Reproduce every entry below word for word, leaving out the pictures.

### INPUT FOR THIS TASK
******************************
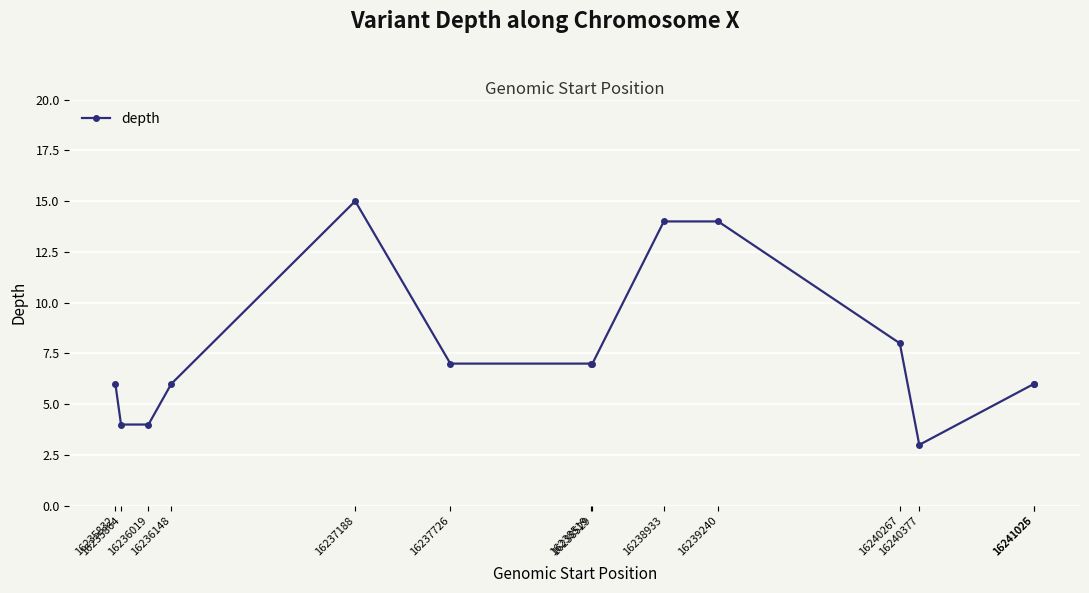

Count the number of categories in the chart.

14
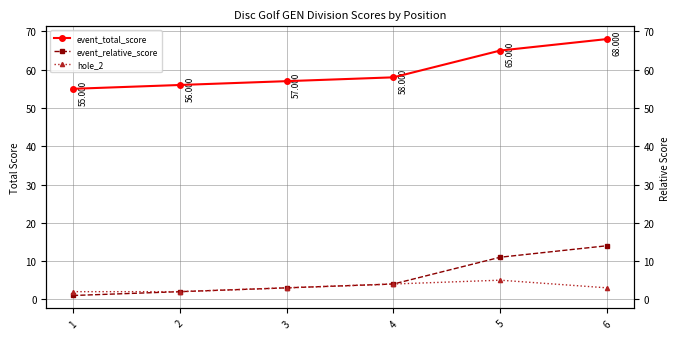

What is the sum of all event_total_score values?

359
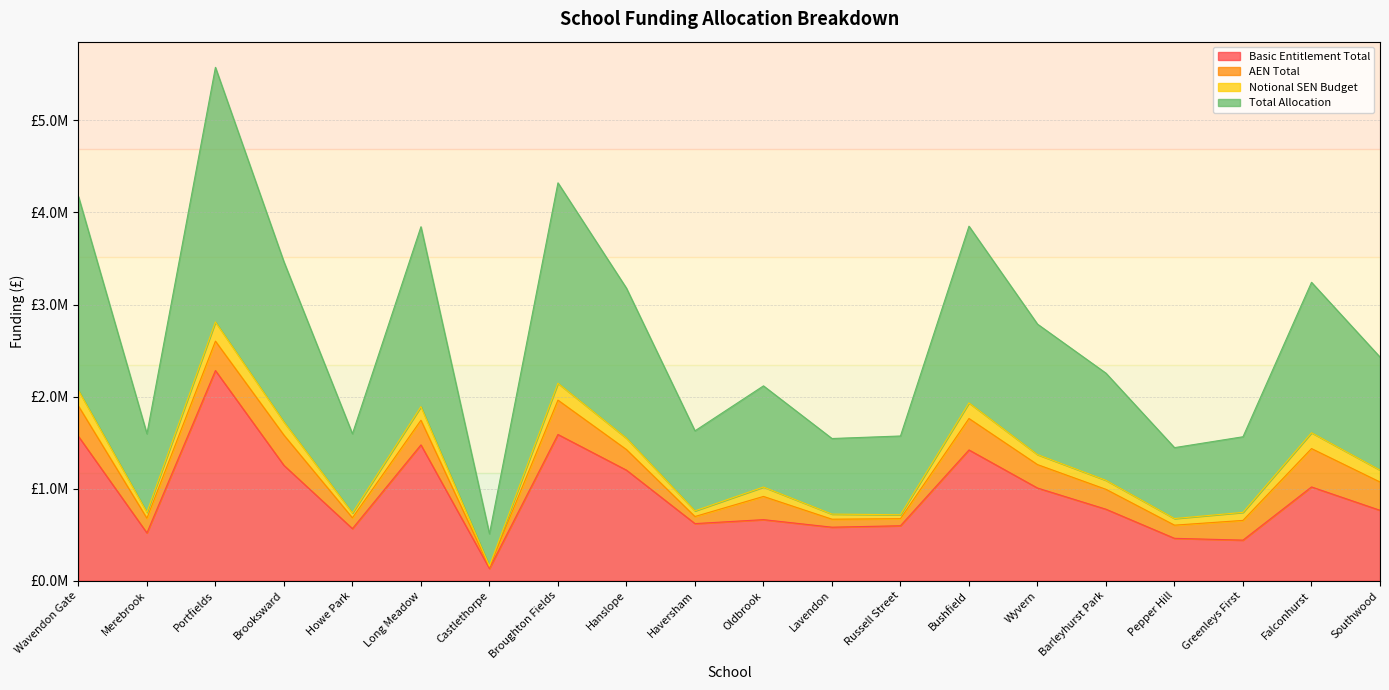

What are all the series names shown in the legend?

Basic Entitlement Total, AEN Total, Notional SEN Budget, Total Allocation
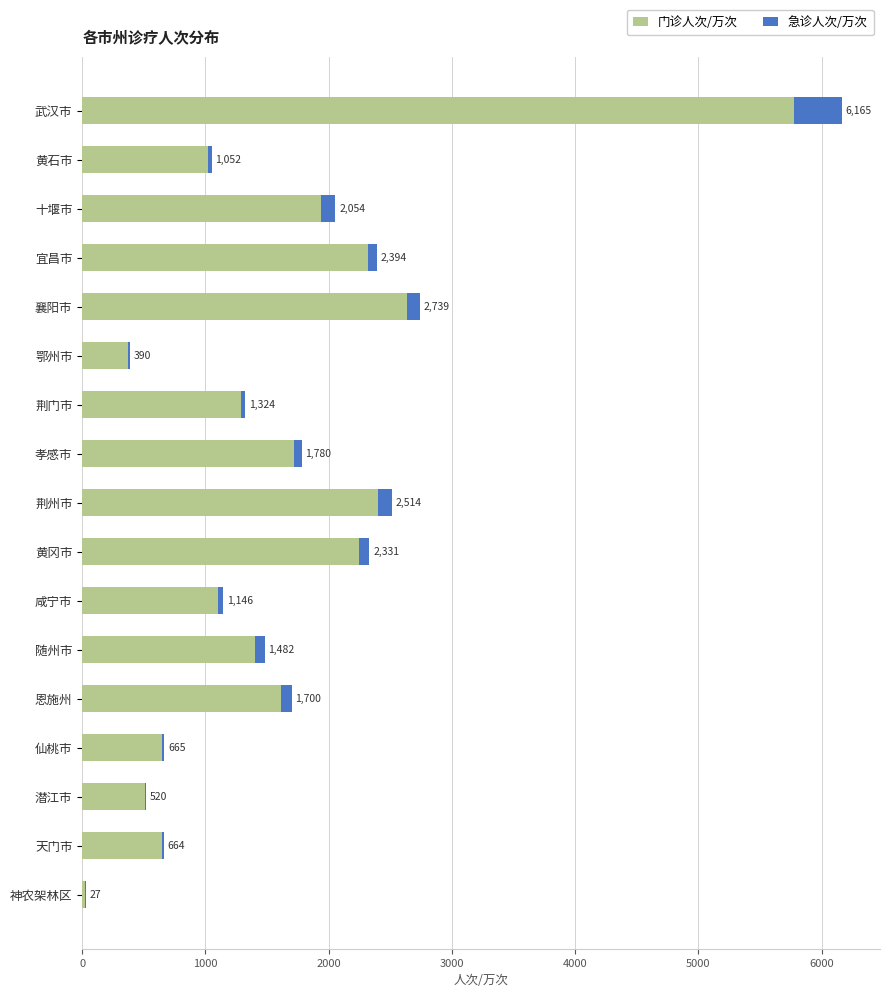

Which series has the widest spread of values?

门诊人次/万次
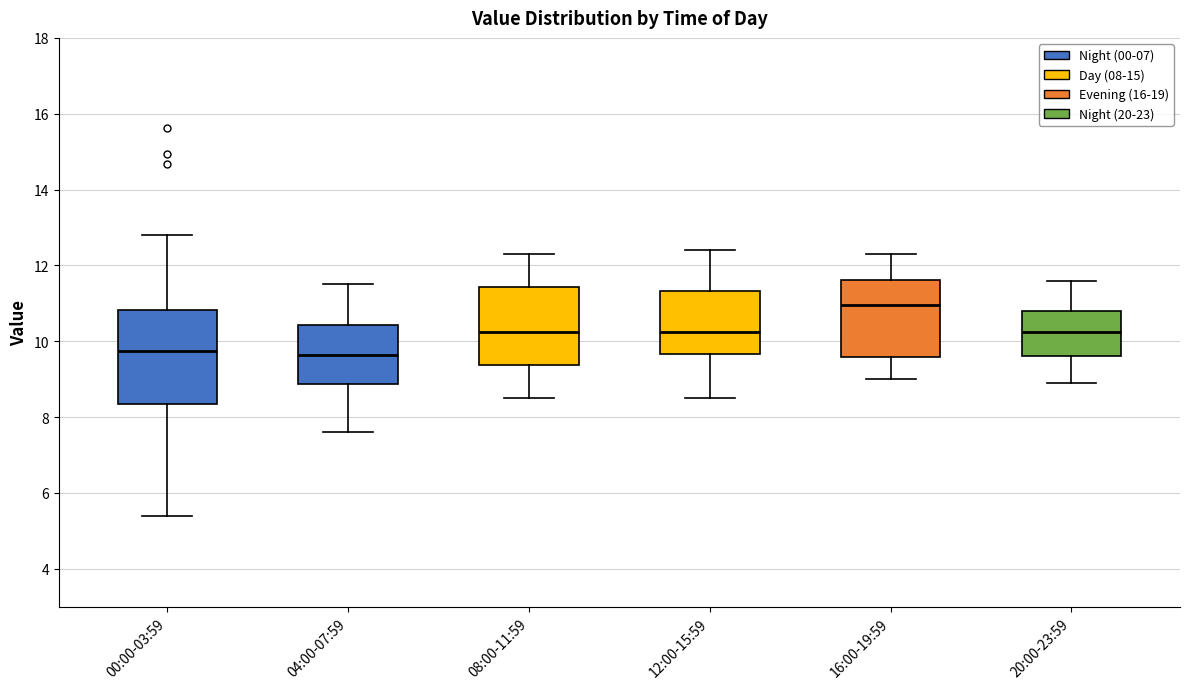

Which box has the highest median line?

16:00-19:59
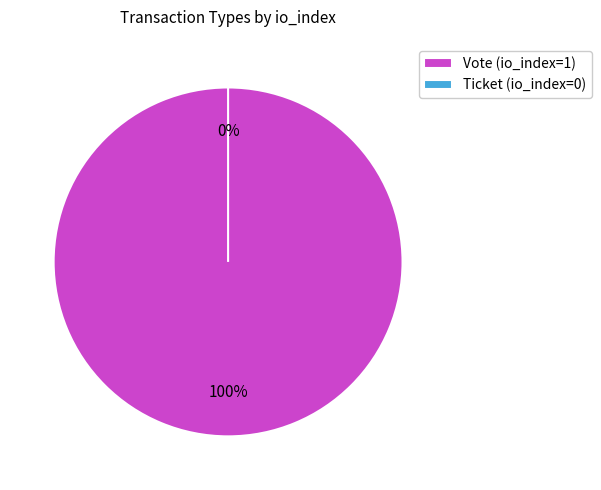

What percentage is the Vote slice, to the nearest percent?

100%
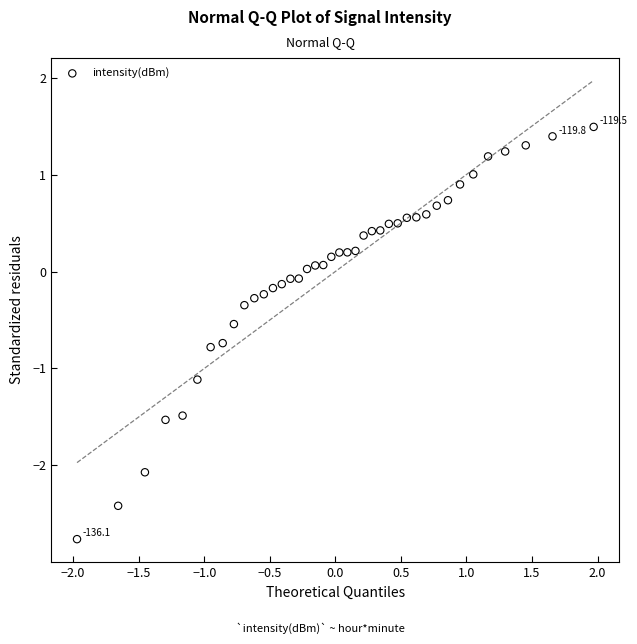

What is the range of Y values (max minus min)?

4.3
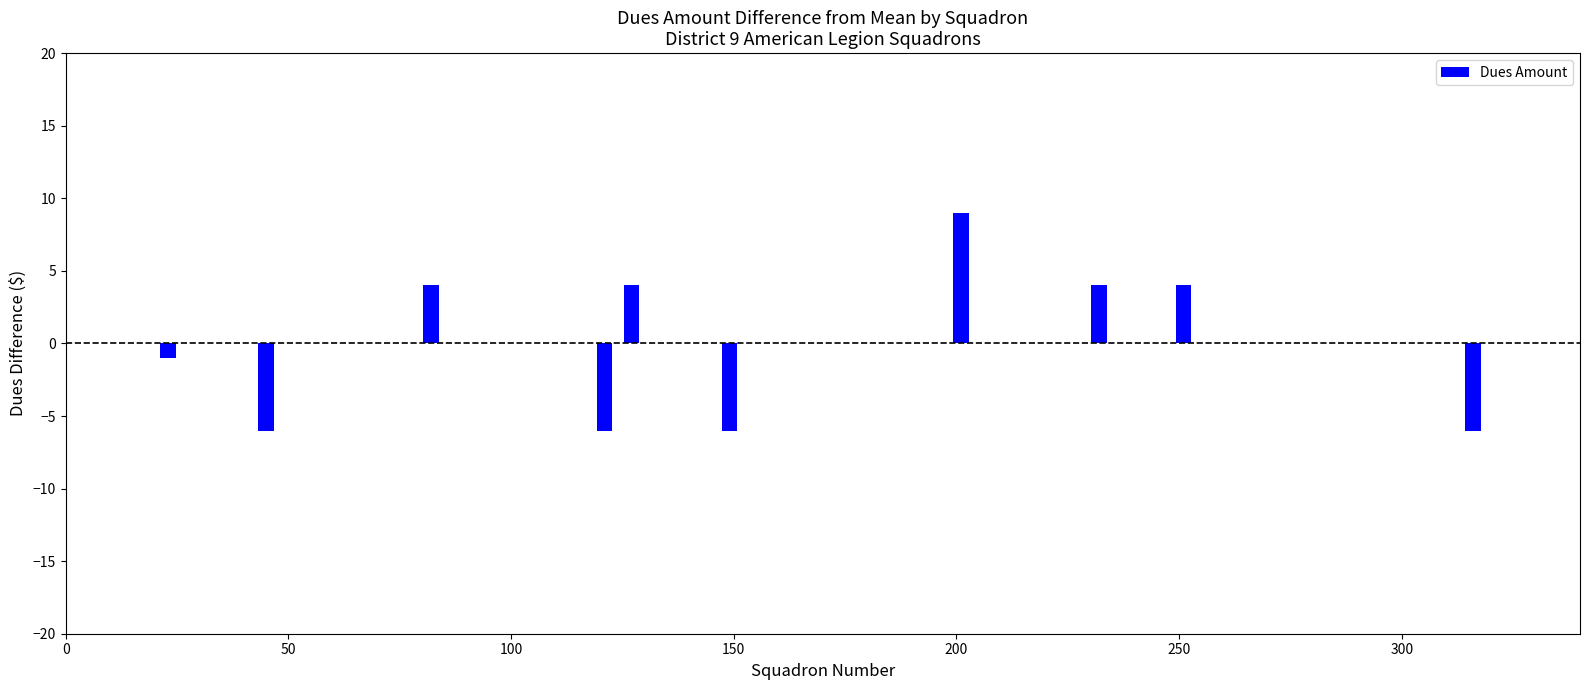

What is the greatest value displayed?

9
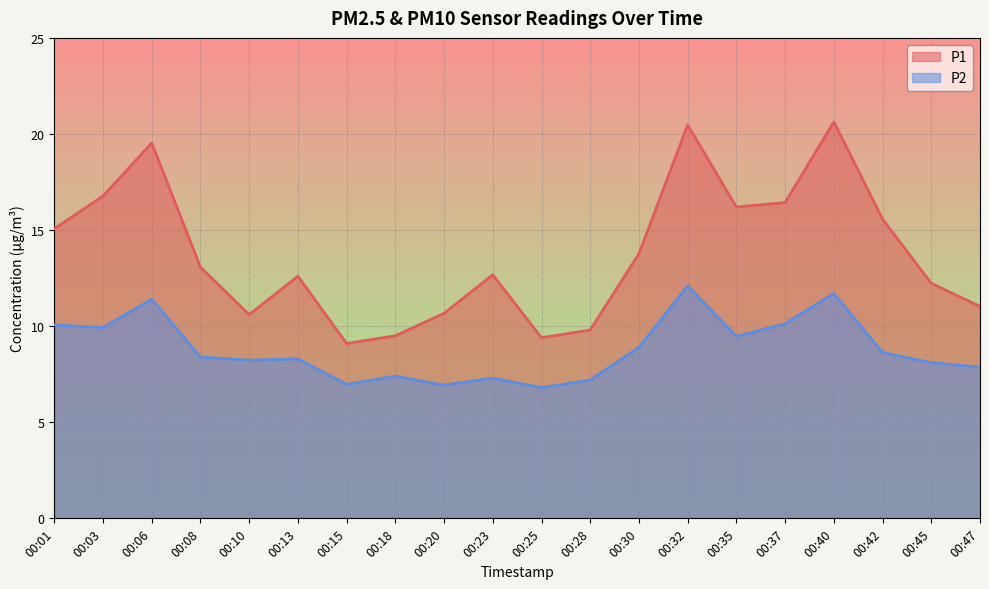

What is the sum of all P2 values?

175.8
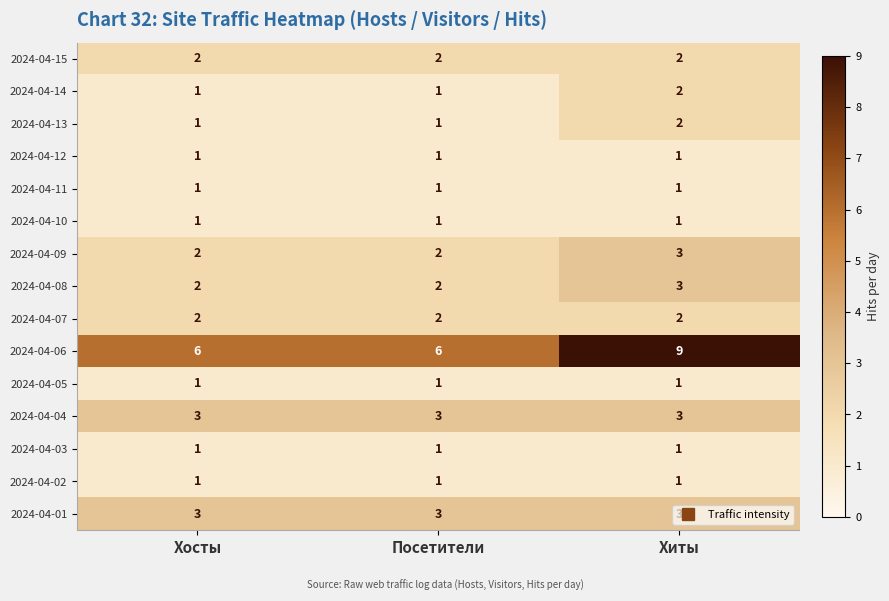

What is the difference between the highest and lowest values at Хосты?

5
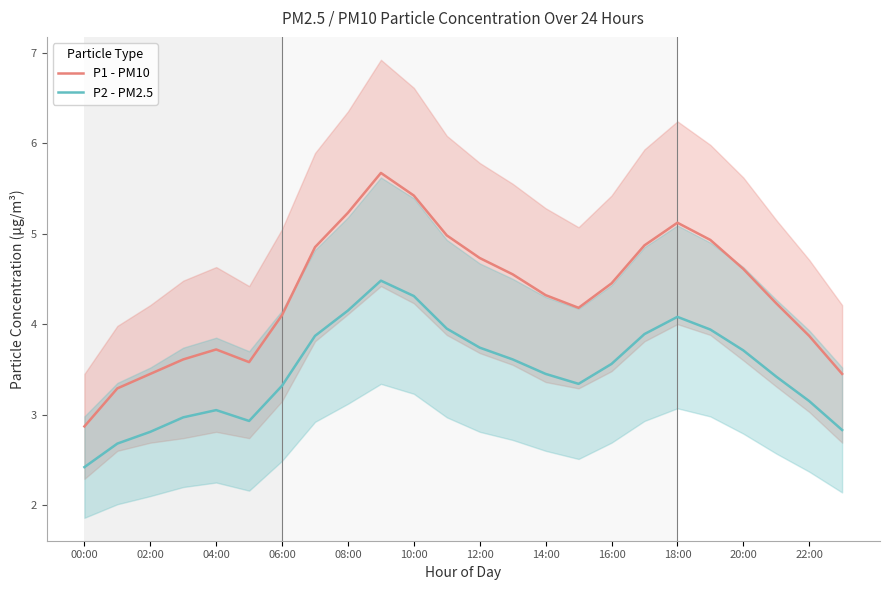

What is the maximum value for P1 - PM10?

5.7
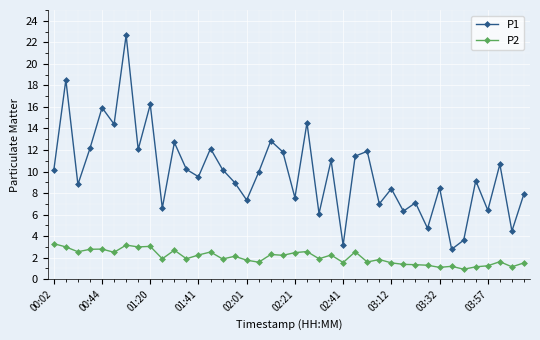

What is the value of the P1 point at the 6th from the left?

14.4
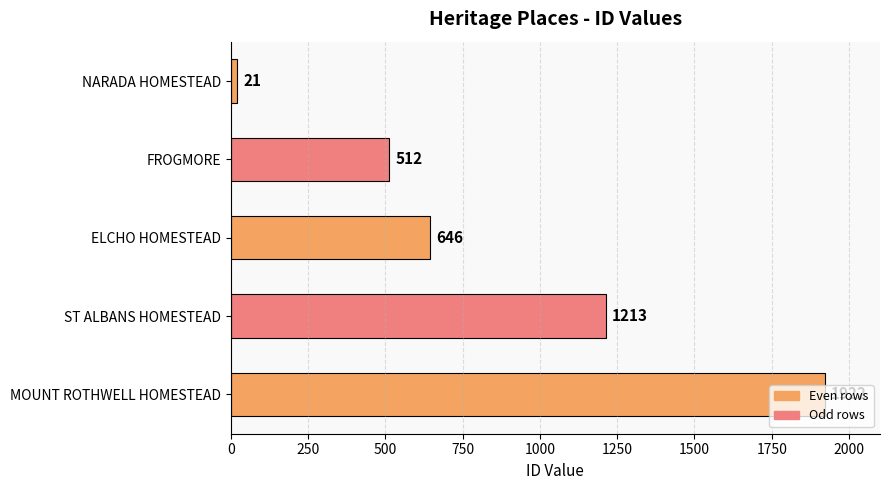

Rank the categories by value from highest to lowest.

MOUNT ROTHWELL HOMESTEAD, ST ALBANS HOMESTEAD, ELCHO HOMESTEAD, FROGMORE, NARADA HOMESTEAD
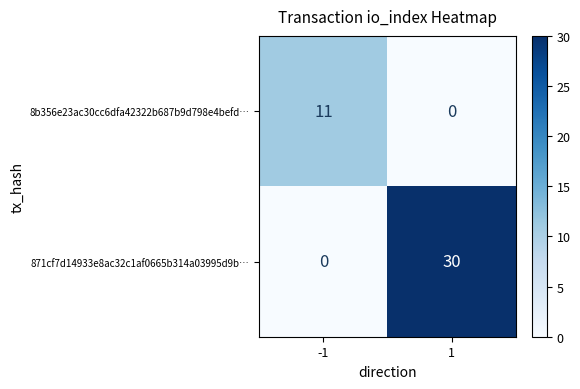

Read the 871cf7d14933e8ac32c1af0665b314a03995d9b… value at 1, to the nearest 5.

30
******************************
### RESULT OF THIS TASK
Count the number of categories in the chart.

14

What is the sum of all event_total_score values?

359

What are all the series names shown in the legend?

Basic Entitlement Total, AEN Total, Notional SEN Budget, Total Allocation

Which series has the widest spread of values?

门诊人次/万次

Which box has the highest median line?

16:00-19:59

What percentage is the Vote slice, to the nearest percent?

100%

What is the range of Y values (max minus min)?

4.3

What is the greatest value displayed?

9

What is the sum of all P2 values?

175.8

What is the difference between the highest and lowest values at Хосты?

5

What is the maximum value for P1 - PM10?

5.7

What is the value of the P1 point at the 6th from the left?

14.4

Rank the categories by value from highest to lowest.

MOUNT ROTHWELL HOMESTEAD, ST ALBANS HOMESTEAD, ELCHO HOMESTEAD, FROGMORE, NARADA HOMESTEAD

Read the 871cf7d14933e8ac32c1af0665b314a03995d9b… value at 1, to the nearest 5.

30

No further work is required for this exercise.